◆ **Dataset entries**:
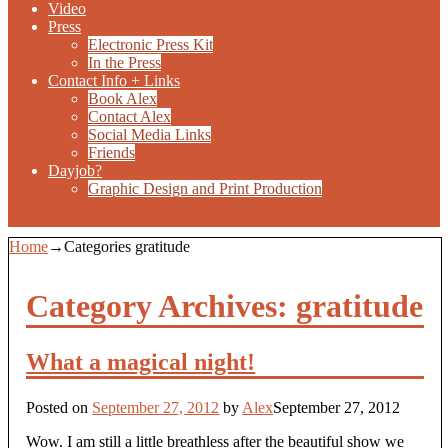
Video
Press
Electronic Press Kit
In the Press
Contact Info + Links
Book Alex
Contact Alex
Social Media Links
Friends
Dayjob?
Graphic Design and Print Production
Home
→Categories
gratitude
Category Archives:
gratitude
What a magical night!
Posted on
September 27, 2012
by
Alex
September 27, 2012
Wow. I am still a little breathless after the beautiful show we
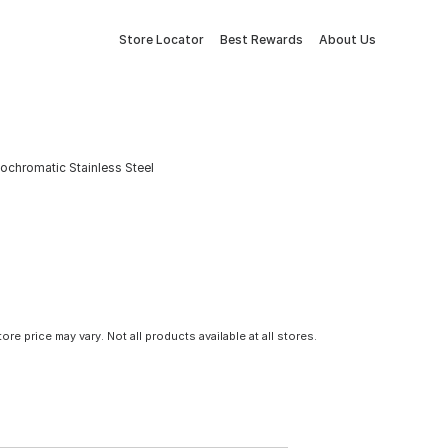
Store Locator
Best Rewards
About Us
nochromatic Stainless Steel
tore price may vary. Not all products available at all stores.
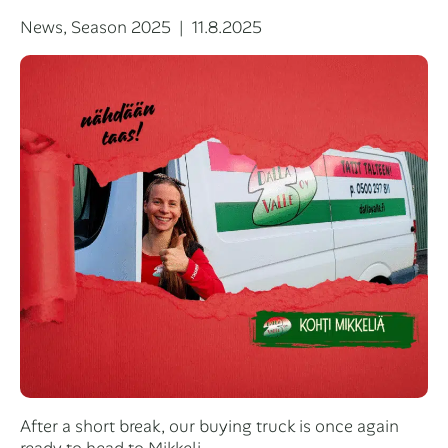
Categories
Posted
News
,
Season 2025
11.8.2025
on
After a short break, our buying truck is once again
ready to head to Mikkeli.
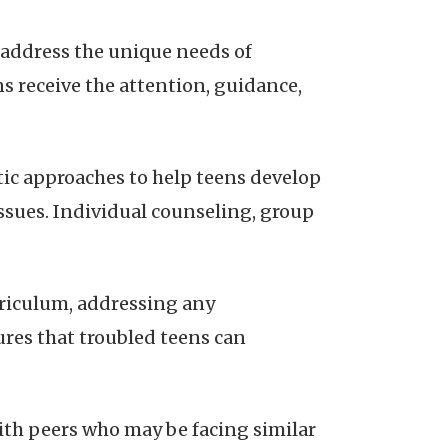
o address the unique needs of
s receive the attention, guidance,
ic approaches to help teens develop
sues. Individual counseling, group
rriculum, addressing any
ures that troubled teens can
ith peers who may be facing similar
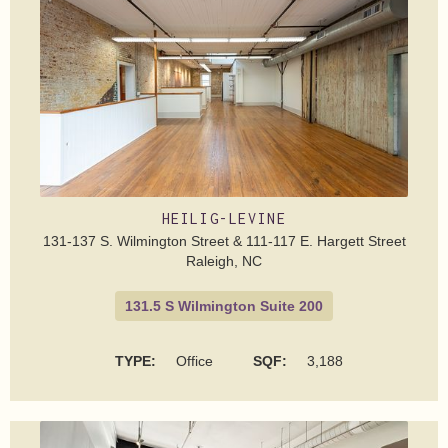
HEILIG-LEVINE
131-137 S. Wilmington Street & 111-117 E. Hargett Street
Raleigh, NC
131.5 S Wilmington Suite 200
TYPE:
Office
SQF:
3,188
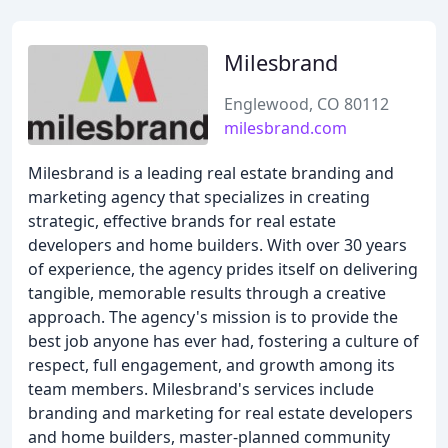
Milesbrand
Englewood, CO 80112
milesbrand.com
Milesbrand is a leading real estate branding and
marketing agency that specializes in creating
strategic, effective brands for real estate
developers and home builders. With over 30 years
of experience, the agency prides itself on delivering
tangible, memorable results through a creative
approach. The agency's mission is to provide the
best job anyone has ever had, fostering a culture of
respect, full engagement, and growth among its
team members. Milesbrand's services include
branding and marketing for real estate developers
and home builders, master-planned community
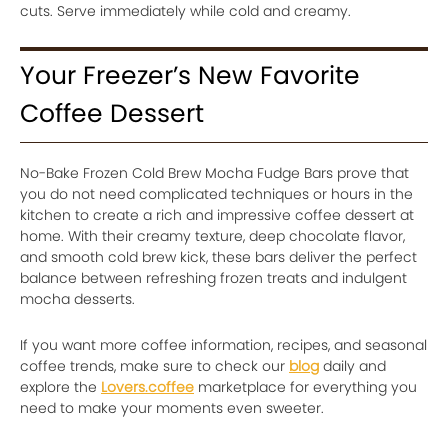
cuts. Serve immediately while cold and creamy.
Your Freezer’s New Favorite
Coffee Dessert
No-Bake Frozen Cold Brew Mocha Fudge Bars prove that
you do not need complicated techniques or hours in the
kitchen to create a rich and impressive coffee dessert at
home. With their creamy texture, deep chocolate flavor,
and smooth cold brew kick, these bars deliver the perfect
balance between refreshing frozen treats and indulgent
mocha desserts.
If you want more coffee information, recipes, and seasonal
coffee trends, make sure to check our
blog
daily and
explore the
Lovers.coffee
marketplace for everything you
need to make your moments even sweeter.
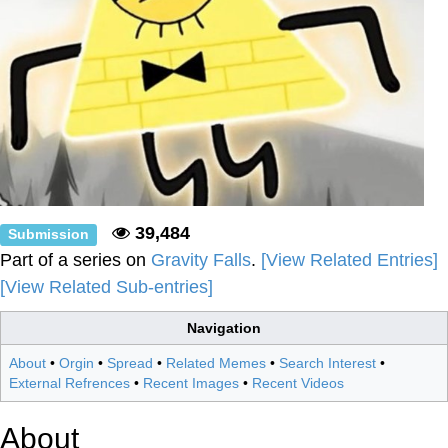
39,484
Submission
Part of a series on
Gravity Falls
.
[View Related Entries]
[View Related Sub-entries]
Navigation
About
•
Orgin
•
Spread
•
Related Memes
•
Search Interest
•
External Refrences
•
Recent Images
•
Recent Videos
About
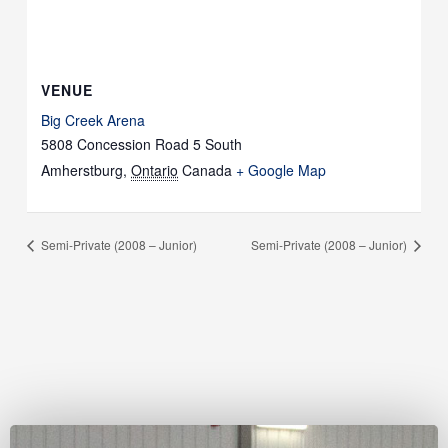
VENUE
Big Creek Arena
5808 Concession Road 5 South
Amherstburg
,
Ontario
Canada
+ Google Map
Semi-Private (2008 – Junior)
Semi-Private (2008 – Junior)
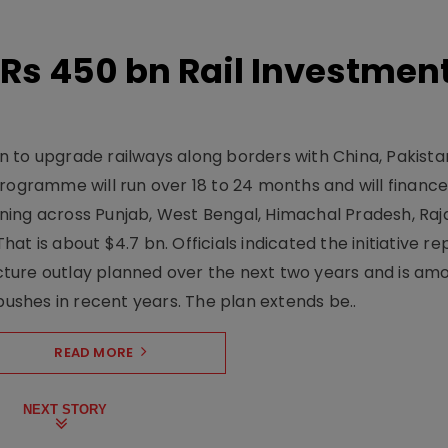
Rs 450 bn Rail Investmen
 to upgrade railways along borders with China, Pakist
programme will run over 18 to 24 months and will financ
ning across Punjab, West Bengal, Himachal Pradesh, Raj
t is about $4.7 bn. Officials indicated the initiative r
ructure outlay planned over the next two years and is am
pushes in recent years. The plan extends be..
READ MORE
NEXT STORY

◆ **Problem details**: Without including any picture, retype the entries exactly.

◆ **Problem solution**:
Video
Press
Electronic Press Kit
In the Press
Contact Info + Links
Book Alex
Contact Alex
Social Media Links
Friends
Dayjob?
Graphic Design and Print Production
Home
→Categories
gratitude
Category Archives:
gratitude
What a magical night!
Posted on
September 27, 2012
by
Alex
September 27, 2012
Wow. I am still a little breathless after the beautiful show we
Store Locator
Best Rewards
About Us
nochromatic Stainless Steel
tore price may vary. Not all products available at all stores.
Categories
Posted
News
,
Season 2025
11.8.2025
on
After a short break, our buying truck is once again
ready to head to Mikkeli.
o address the unique needs of
s receive the attention, guidance,
ic approaches to help teens develop
sues. Individual counseling, group
rriculum, addressing any
ures that troubled teens can
ith peers who may be facing similar
HEILIG-LEVINE
131-137 S. Wilmington Street & 111-117 E. Hargett Street
Raleigh, NC
131.5 S Wilmington Suite 200
TYPE:
Office
SQF:
3,188
Milesbrand
Englewood, CO 80112
milesbrand.com
Milesbrand is a leading real estate branding and
marketing agency that specializes in creating
strategic, effective brands for real estate
developers and home builders. With over 30 years
of experience, the agency prides itself on delivering
tangible, memorable results through a creative
approach. The agency's mission is to provide the
best job anyone has ever had, fostering a culture of
respect, full engagement, and growth among its
team members. Milesbrand's services include
branding and marketing for real estate developers
and home builders, master-planned community
cuts. Serve immediately while cold and creamy.
Your Freezer’s New Favorite
Coffee Dessert
No-Bake Frozen Cold Brew Mocha Fudge Bars prove that
you do not need complicated techniques or hours in the
kitchen to create a rich and impressive coffee dessert at
home. With their creamy texture, deep chocolate flavor,
and smooth cold brew kick, these bars deliver the perfect
balance between refreshing frozen treats and indulgent
mocha desserts.
If you want more coffee information, recipes, and seasonal
coffee trends, make sure to check our
blog
daily and
explore the
Lovers.coffee
marketplace for everything you
need to make your moments even sweeter.
39,484
Submission
Part of a series on
Gravity Falls
.
[View Related Entries]
[View Related Sub-entries]
Navigation
About
•
Orgin
•
Spread
•
Related Memes
•
Search Interest
•
External Refrences
•
Recent Images
•
Recent Videos
About
VENUE
Big Creek Arena
5808 Concession Road 5 South
Amherstburg
,
Ontario
Canada
+ Google Map
Semi-Private (2008 – Junior)
Semi-Private (2008 – Junior)
Rs 450 bn Rail Investmen
 to upgrade railways along borders with China, Pakist
programme will run over 18 to 24 months and will financ
ning across Punjab, West Bengal, Himachal Pradesh, Raj
t is about $4.7 bn. Officials indicated the initiative r
ructure outlay planned over the next two years and is am
pushes in recent years. The plan extends be..
READ MORE
NEXT STORY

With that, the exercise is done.